# start of Selected extract
Heat Transfer from Infinite Plate-Time Dependence

Heat Transfer from Infinite Plate-Time Dependence

Heat Transfer from Infinite Plate-Time Dependence

Heat Conduction in a Finite Slab

This simple example covers the heating of a finite slab and how the temperature varies with time. We will set up the problem in COMSOL Multiphysics after which we compare the solution to the analytical solution.

Introduction

This simple example covers the heat conduction in a finite slab, modeling how the temperature varies with time. You first set up the problem in COMSOL Multiphysics and then compare it to the analytical solution given in Ref. 1. In addition, this example also shows how to avoid oscillations due to a jump between initial and boundary conditions by using a smoothed step function.

Model Definition

The model domain is defined between x = −b and x = b. The initial temperature is constant, equal to T0, over the whole domain; see the figure below. At time t = 0, the temperature at both boundaries is lowered to T1.

01- Heat Transfer from Infinite Plate-Time Dependence
Figure 1. Modeling domain.
# end of Selected extract
# start of Data rows
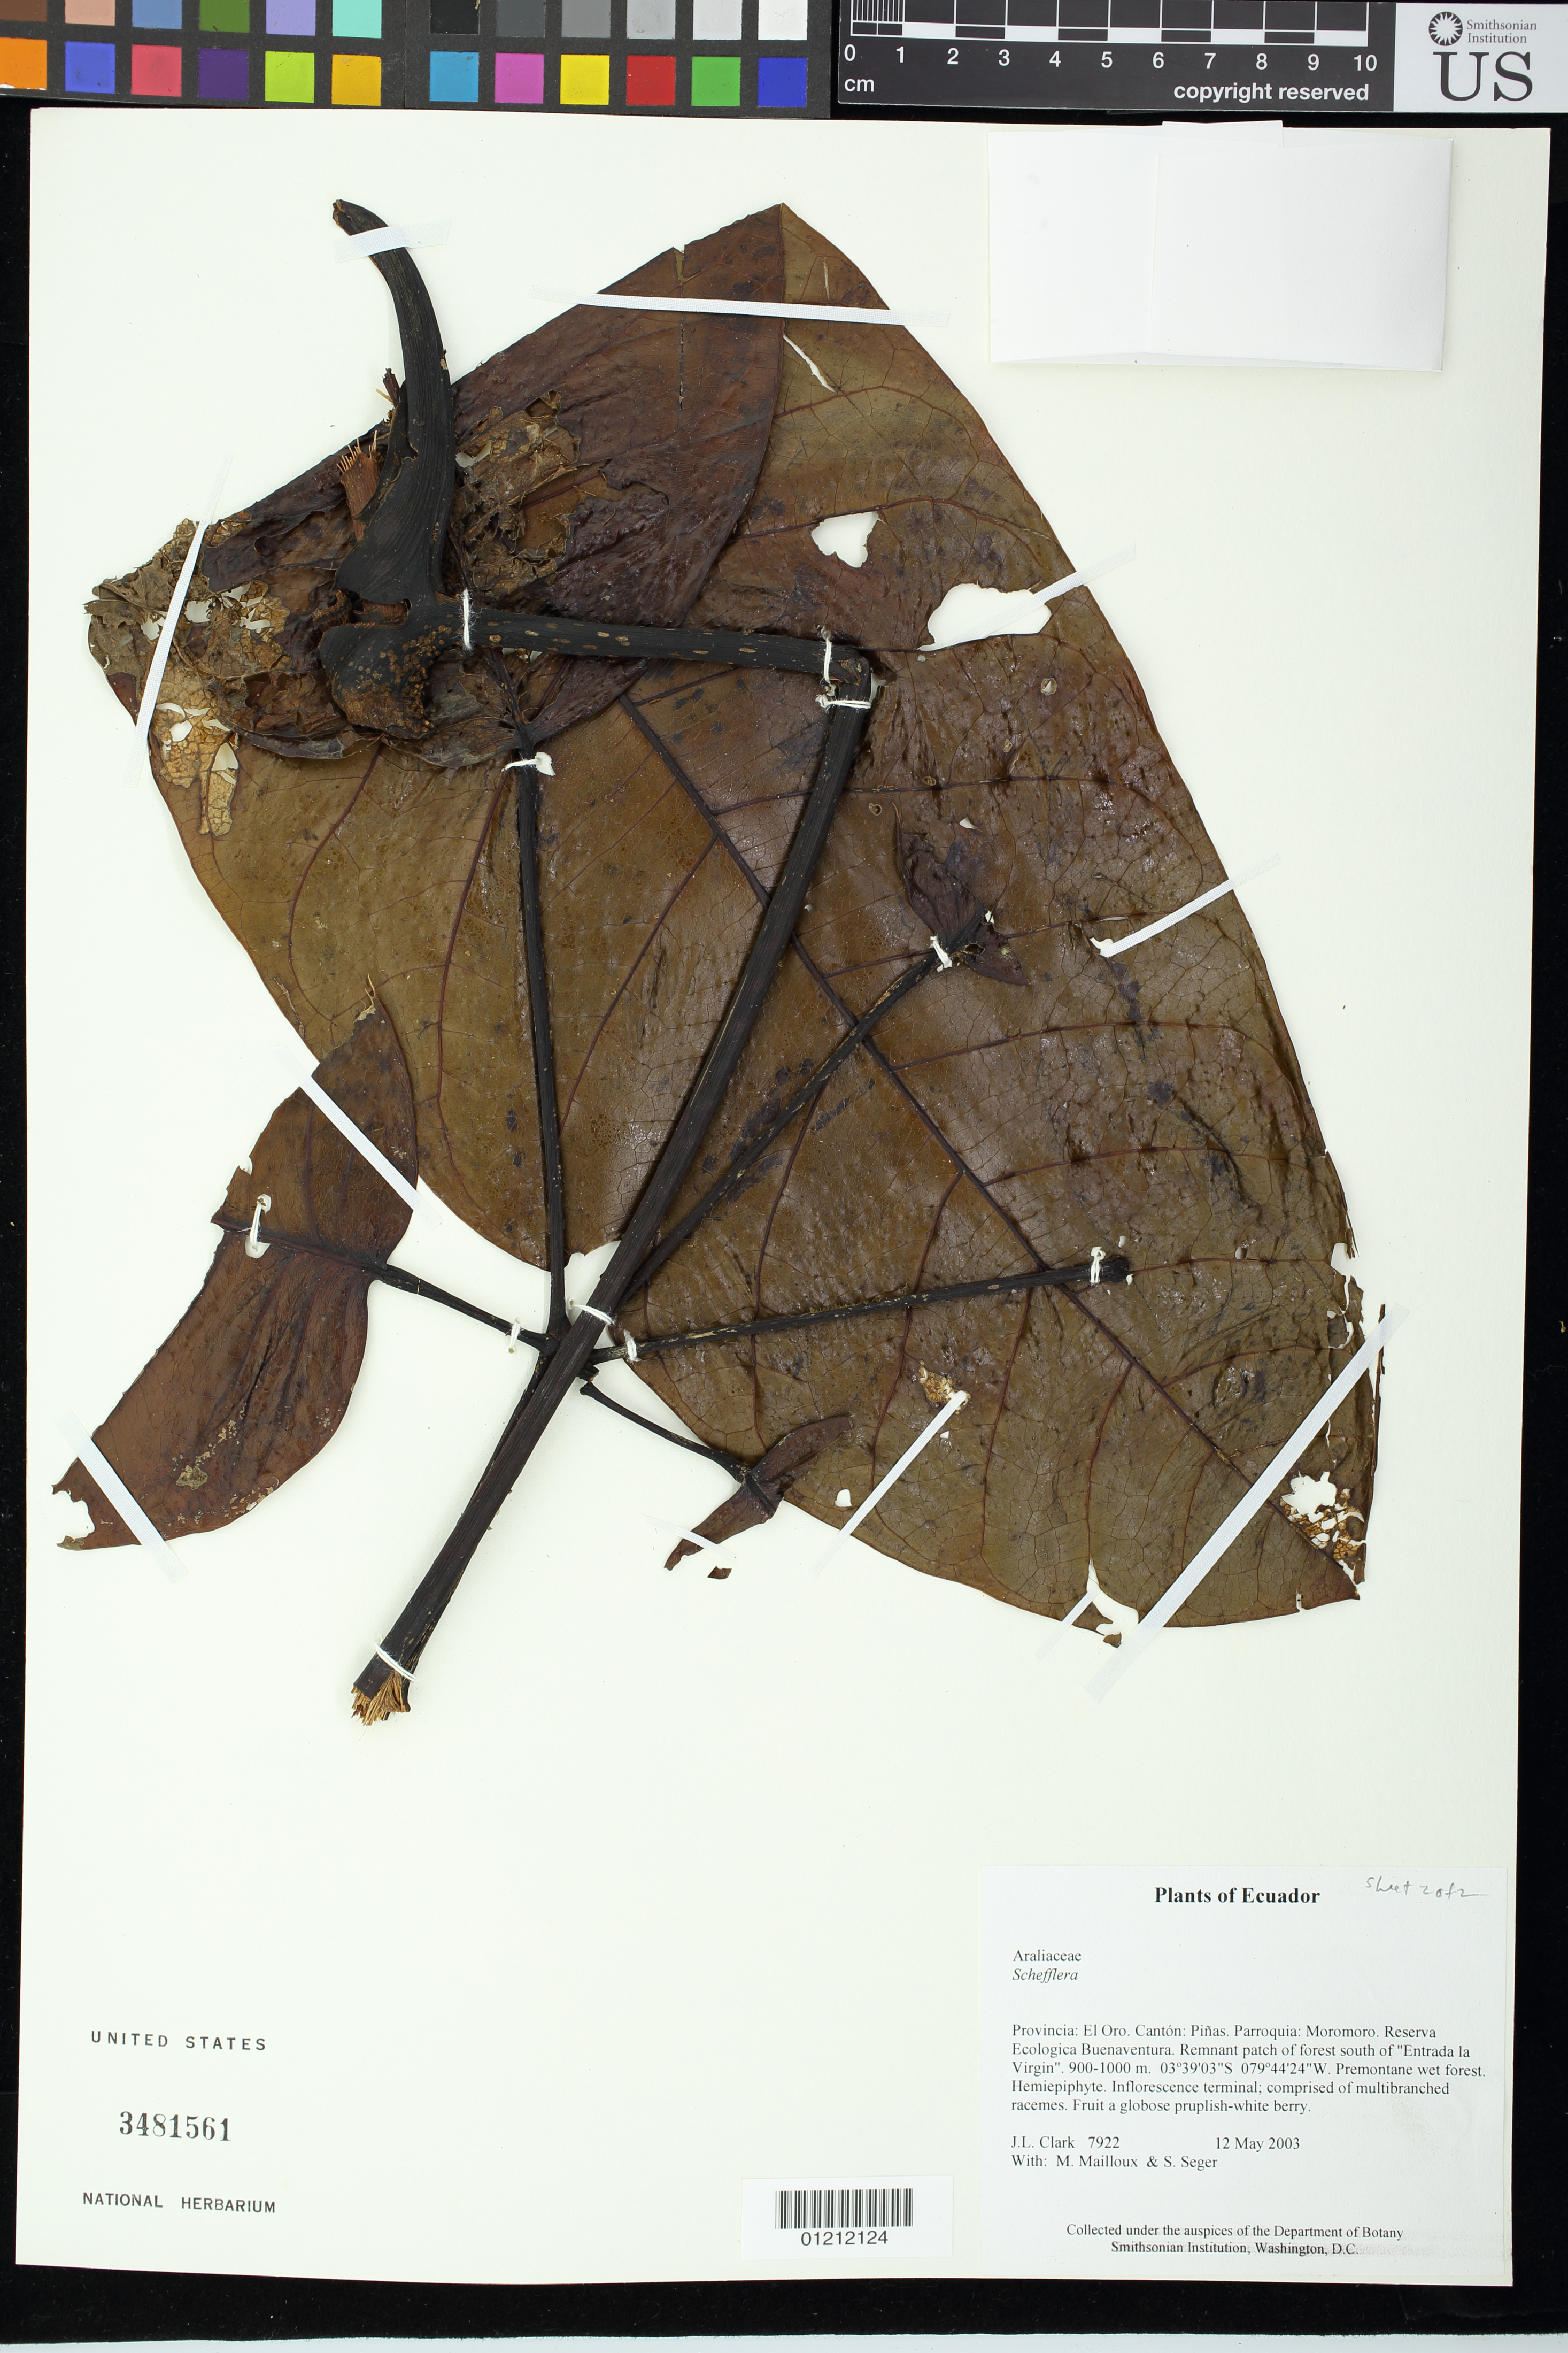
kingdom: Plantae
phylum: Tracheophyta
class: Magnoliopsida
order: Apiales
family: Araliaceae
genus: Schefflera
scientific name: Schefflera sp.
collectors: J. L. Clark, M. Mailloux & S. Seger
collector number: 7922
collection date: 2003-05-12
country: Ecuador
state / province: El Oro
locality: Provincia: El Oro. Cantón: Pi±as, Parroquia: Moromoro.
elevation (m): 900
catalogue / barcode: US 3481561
# end of Data rows
=== What is expected ===
Render into Spanish this sentence from the page on heat conduction in a finite slab: "At time t = 0, the temperature at both boundaries is lowered to T1."

=== Completed task ===
En el instante t = 0, la temperatura en ambas fronteras se reduce a T1.